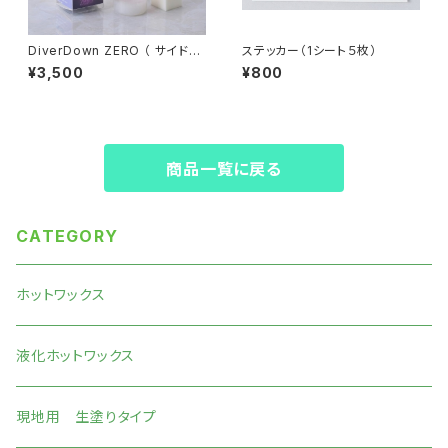
DiverDown ZERO （ サイドル
ステッカー（1シート５枚）
ーブリキッド） 【サイド エッジ専
¥3,500
¥800
用】
商品一覧に戻る
CATEGORY
ホットワックス
液化ホットワックス
現地用 生塗りタイプ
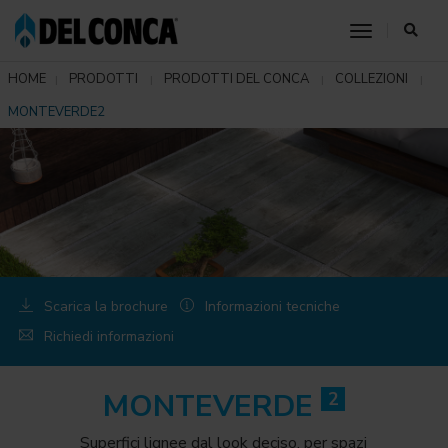
toggle nav
HOME
PRODOTTI
PRODOTTI DEL CONCA
COLLEZIONI
MONTEVERDE2
Scarica la brochure
Informazioni tecniche
Richiedi informazioni
MONTEVERDE
2
Superfici lignee dal look deciso, per spazi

____

● **Action item**: Each record above must be retyped exactly, minus its pictures.

● **Reply**:
DiverDown ZERO （ サイドル
ステッカー（1シート５枚）
ーブリキッド） 【サイド エッジ専
¥3,500
¥800
用】
商品一覧に戻る
CATEGORY
ホットワックス
液化ホットワックス
現地用 生塗りタイプ
toggle nav
HOME
PRODOTTI
PRODOTTI DEL CONCA
COLLEZIONI
MONTEVERDE2
Scarica la brochure
Informazioni tecniche
Richiedi informazioni
MONTEVERDE
2
Superfici lignee dal look deciso, per spazi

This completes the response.